Given the linear system
$$
\mathbf{A} x = y,
$$
the least squares solution is defined as
$$
x_{LS} = \left\{
x \in \mathbb{R}^{n} \colon
\lVert
\mathbf{A} x - y
\rVert_{2}^{2}
\text{ is minimized}
\right\}
$$
Please note that the length $\lVert x \rVert$ is not minimized here. It is the difference between data and prediction $\lVert \mathbf{A}x-y \rVert$ which is minimized.
The general least squares solution is
$$
x_{LS} =
\color{blue}{\mathbf{A}^{+}b} +
\color{red}{\left( \mathbf{I}_{n} - \mathbf{A}^{+}\mathbf{A} \right) z}, \quad z \in \mathbf{R}^{n}
$$
Because you have stipulated an underdetermined problem where $m<n$, the solution will not be unique. The affine space of least squares minimizers is represented by the red dashed line in the figure below.

The solution vector of least length is the vector which lies within the column space, $\color{blue}{\mathbf{A}^{+}b}$.

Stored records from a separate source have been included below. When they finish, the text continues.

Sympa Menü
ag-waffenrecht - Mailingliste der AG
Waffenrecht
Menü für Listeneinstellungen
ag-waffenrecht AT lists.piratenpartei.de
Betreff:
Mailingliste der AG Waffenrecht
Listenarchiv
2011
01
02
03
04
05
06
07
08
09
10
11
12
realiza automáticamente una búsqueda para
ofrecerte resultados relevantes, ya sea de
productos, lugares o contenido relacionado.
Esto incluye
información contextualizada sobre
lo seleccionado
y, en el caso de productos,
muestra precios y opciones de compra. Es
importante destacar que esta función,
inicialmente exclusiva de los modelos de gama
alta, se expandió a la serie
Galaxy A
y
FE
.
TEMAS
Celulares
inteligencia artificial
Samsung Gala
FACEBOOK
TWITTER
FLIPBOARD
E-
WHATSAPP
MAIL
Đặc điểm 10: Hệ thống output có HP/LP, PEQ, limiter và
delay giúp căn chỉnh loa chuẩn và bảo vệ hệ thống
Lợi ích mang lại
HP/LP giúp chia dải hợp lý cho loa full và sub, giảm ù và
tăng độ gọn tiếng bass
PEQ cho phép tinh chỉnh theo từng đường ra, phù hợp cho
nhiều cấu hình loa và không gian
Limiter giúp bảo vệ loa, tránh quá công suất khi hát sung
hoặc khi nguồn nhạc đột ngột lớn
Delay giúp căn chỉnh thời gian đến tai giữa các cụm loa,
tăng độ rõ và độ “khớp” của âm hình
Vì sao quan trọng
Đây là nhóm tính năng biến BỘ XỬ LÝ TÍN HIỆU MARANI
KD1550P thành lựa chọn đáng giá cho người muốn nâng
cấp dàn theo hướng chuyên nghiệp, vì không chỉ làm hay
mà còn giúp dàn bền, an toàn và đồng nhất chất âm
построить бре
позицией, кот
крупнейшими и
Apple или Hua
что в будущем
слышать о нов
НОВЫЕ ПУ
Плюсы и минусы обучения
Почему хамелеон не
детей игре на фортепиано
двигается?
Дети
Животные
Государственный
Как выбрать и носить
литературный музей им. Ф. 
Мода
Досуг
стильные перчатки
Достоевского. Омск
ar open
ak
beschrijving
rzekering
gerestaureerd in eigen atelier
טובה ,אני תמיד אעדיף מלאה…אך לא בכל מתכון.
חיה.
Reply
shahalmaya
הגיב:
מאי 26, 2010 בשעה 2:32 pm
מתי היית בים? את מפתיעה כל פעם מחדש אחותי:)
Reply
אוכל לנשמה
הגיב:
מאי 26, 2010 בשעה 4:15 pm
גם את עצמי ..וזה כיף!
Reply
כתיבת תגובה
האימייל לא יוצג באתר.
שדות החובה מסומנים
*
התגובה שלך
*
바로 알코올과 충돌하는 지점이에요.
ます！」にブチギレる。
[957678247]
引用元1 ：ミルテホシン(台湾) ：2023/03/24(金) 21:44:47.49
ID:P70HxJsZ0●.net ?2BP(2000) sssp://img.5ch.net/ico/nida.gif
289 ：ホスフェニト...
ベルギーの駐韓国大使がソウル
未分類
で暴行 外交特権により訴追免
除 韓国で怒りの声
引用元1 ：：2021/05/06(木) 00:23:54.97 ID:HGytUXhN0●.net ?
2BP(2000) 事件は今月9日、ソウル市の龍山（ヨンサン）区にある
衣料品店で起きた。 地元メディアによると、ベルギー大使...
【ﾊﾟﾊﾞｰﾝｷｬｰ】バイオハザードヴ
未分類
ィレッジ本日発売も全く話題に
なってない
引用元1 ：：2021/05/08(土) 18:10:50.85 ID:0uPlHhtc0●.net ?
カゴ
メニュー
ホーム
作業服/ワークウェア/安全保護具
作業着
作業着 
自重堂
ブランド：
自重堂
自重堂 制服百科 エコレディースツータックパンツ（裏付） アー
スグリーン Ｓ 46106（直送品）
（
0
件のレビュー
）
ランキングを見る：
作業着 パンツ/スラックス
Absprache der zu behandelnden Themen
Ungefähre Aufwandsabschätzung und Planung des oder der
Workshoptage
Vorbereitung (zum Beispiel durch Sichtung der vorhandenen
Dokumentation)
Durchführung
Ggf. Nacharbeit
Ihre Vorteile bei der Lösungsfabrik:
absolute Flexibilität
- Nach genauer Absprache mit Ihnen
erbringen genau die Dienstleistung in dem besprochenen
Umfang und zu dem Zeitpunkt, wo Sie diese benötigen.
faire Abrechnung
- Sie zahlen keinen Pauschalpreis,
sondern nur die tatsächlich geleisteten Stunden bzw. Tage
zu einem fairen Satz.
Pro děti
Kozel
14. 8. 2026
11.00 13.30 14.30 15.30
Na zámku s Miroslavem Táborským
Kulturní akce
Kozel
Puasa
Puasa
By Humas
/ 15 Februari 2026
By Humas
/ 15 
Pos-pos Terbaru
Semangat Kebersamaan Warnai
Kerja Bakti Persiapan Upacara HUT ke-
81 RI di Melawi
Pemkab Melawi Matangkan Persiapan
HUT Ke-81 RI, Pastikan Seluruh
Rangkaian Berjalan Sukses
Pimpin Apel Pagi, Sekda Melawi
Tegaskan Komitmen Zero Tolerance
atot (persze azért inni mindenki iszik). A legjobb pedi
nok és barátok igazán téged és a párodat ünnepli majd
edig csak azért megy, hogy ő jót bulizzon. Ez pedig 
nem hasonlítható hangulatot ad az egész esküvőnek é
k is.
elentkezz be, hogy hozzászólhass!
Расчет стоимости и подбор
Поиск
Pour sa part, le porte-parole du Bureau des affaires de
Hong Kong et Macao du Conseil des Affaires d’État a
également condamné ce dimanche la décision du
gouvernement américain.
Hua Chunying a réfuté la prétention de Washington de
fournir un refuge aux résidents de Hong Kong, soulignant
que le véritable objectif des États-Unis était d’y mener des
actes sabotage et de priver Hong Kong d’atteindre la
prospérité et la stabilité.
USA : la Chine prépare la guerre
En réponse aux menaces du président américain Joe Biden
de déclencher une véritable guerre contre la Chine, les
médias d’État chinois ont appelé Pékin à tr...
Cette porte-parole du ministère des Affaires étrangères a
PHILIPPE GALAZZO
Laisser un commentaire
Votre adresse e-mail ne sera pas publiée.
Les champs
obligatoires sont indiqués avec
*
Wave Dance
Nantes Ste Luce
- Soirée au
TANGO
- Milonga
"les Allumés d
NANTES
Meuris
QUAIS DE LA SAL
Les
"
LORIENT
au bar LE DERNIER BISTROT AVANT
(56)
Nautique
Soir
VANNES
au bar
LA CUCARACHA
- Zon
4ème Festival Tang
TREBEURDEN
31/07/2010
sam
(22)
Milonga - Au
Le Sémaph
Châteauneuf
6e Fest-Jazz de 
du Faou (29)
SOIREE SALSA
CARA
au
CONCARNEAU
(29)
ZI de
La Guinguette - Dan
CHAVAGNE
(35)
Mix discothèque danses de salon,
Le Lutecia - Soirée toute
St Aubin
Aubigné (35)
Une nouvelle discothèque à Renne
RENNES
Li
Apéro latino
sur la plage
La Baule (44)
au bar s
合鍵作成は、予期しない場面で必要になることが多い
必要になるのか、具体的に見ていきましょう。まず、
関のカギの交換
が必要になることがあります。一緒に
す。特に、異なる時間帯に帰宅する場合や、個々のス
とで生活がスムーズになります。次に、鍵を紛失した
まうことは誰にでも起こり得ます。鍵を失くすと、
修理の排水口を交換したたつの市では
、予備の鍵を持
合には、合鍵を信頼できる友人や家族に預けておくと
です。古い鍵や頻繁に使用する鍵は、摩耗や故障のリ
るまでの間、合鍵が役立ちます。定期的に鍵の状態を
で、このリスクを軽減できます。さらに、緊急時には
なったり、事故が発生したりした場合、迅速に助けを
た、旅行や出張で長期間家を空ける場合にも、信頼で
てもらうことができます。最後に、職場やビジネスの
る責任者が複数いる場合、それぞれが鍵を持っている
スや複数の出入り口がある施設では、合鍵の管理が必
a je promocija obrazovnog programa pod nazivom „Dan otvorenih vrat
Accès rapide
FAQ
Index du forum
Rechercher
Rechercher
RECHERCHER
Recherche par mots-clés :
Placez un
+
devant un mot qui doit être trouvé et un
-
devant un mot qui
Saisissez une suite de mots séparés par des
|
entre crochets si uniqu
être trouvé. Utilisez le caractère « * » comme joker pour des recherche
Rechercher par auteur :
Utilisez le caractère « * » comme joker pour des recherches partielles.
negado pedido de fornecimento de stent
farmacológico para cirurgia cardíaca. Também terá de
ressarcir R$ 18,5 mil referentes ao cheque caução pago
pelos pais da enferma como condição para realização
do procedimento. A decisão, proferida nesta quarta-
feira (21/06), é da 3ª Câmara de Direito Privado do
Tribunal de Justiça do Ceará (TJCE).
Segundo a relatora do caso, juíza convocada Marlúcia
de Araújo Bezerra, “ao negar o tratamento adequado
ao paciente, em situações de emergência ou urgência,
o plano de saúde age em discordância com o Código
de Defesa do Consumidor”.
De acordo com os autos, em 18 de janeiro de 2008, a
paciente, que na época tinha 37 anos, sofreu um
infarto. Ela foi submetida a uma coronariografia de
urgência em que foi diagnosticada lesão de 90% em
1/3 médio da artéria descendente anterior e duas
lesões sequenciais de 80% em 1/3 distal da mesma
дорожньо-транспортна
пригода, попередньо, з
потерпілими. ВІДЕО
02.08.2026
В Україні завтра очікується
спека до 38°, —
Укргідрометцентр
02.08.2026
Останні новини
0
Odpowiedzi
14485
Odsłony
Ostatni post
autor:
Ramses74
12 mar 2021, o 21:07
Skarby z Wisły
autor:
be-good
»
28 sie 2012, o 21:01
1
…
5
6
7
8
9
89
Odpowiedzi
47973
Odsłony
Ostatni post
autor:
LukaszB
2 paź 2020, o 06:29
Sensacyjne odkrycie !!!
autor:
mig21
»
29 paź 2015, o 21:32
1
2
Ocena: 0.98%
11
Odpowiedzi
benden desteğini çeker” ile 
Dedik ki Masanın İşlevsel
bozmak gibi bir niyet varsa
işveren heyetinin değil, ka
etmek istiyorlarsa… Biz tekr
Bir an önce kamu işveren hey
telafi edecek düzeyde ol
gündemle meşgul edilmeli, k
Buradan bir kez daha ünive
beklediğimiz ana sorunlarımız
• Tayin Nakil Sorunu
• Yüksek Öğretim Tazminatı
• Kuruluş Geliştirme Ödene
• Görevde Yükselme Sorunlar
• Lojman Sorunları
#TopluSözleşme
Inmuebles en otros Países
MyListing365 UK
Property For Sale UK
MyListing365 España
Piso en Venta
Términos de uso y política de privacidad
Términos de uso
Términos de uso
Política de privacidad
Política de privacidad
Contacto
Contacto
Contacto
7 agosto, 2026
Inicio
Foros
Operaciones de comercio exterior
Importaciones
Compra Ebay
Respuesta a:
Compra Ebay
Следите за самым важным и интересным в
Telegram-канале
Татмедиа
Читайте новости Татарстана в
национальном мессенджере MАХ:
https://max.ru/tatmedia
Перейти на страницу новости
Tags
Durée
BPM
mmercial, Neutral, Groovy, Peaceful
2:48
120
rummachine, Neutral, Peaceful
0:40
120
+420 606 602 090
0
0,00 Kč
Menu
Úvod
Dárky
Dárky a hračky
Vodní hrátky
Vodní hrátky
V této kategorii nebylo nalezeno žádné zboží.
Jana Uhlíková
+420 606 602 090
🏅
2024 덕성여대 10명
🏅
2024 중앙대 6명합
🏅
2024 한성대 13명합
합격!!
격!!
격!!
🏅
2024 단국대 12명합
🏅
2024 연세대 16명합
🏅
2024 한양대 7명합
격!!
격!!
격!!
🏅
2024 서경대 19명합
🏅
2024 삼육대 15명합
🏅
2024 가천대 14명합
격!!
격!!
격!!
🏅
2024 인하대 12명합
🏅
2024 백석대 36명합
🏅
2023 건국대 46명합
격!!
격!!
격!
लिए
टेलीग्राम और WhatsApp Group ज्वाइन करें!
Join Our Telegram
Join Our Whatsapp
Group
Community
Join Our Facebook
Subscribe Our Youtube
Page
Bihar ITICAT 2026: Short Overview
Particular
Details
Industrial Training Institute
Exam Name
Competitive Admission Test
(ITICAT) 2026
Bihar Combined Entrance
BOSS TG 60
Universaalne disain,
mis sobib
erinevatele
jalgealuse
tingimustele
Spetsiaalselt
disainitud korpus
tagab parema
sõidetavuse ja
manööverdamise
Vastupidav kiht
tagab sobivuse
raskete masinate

You ask about the projector matrix
$$
\color{red}{\mathbf{P}_{\mathcal{N}(\mathbf{A})}} =
\color{red}{\left( \mathbf{I}_{n} - \mathbf{A}^{+}\mathbf{A} \right)} =
\color{red}{\mathbf{V}_{\mathcal{N}} \mathbf{V}_{\mathcal{N}}^{*}}
$$
which assume the singular value decomposition
$$
\begin{align}
\mathbf{A} &=
\mathbf{U} \, \Sigma \, \mathbf{V}^{*} \\
%
&=
% U
\left[ \begin{array}{cc}
\color{blue}{\mathbf{U}_{\mathcal{R}}} & \color{red}{\mathbf{U}_{\mathcal{N}}}
\end{array} \right]
% Sigma
\left[ \begin{array}{cccccc}
\sigma_{1} & 0 & \dots & & & \dots & 0 \\
0 & \sigma_{2} \\
\vdots && \ddots \\
& & & \sigma_{\rho} \\
& & & & 0 & \\
\vdots &&&&&\ddots \\
0 & & & & & & 0 \\
\end{array} \right]
% V
\left[ \begin{array}{c}
\color{blue}{\mathbf{V}_{\mathcal{R}}}^{*} \\
\color{red}{\mathbf{V}_{\mathcal{N}}}^{*}
\end{array} \right] \\
%
& =
% U
\left[ \begin{array}{cccccccc}
\color{blue}{u_{1}} & \dots & \color{blue}{u_{\rho}} & \color{red}{u_{\rho+1}} & \dots & \color{red}{u_{n}}
\end{array} \right]
% Sigma
\left[ \begin{array}{cc}
\mathbf{S}_{\rho\times \rho} & \mathbf{0} \\
\mathbf{0} & \mathbf{0}
\end{array} \right]
% V
\left[ \begin{array}{c}
\color{blue}{v_{1}^{*}} \\
\vdots \\
\color{blue}{v_{\rho}^{*}} \\
\color{red}{v_{\rho+1}^{*}} \\
\vdots \\
\color{red}{v_{n}^{*}}
\end{array} \right]
%
\end{align}
$$
Constructing the Moore-Penrose pseudoinverse
$$
\mathbf{A}^{+} =
\left[ \begin{array}{cc}
\color{blue}{\mathbf{V}_{\mathcal{R}}} & \color{red}{\mathbf{V}_{\mathcal{N}}}
\end{array} \right]
%
\left[ \begin{array}{cc}
\mathbf{S}^{-1} & \mathbf{0} \\
\mathbf{0} & \mathbf{0}
\end{array} \right]
%
\left[ \begin{array}{c}
\color{blue}{\mathbf{U}^{*}_{\mathcal{R}}} \\ \color{red}{\mathbf{U}^{*}_{\mathcal{N}}}
\end{array} \right]
$$
leads to
$$
\mathbf{A}^{+} \mathbf{A} =
%
\left[ \begin{array}{cc}
\color{blue}{\mathbf{V}_{\mathcal{R}}} & \color{red}{\mathbf{V}_{\mathcal{N}}}
\end{array} \right]
%
\left[ \begin{array}{cc}
\mathbf{I}_{\rho} & \mathbf{0} \\
\mathbf{0} & \mathbf{0}
\end{array} \right]
%
\left[ \begin{array}{c}
\color{blue}{\mathbf{V}^{*}_{\mathcal{R}}} \\ \color{red}{\mathbf{V}^{*}_{\mathcal{N}}}
\end{array} \right]
$$
You can see how the central matrix product acts like a stencil, removing all range space components.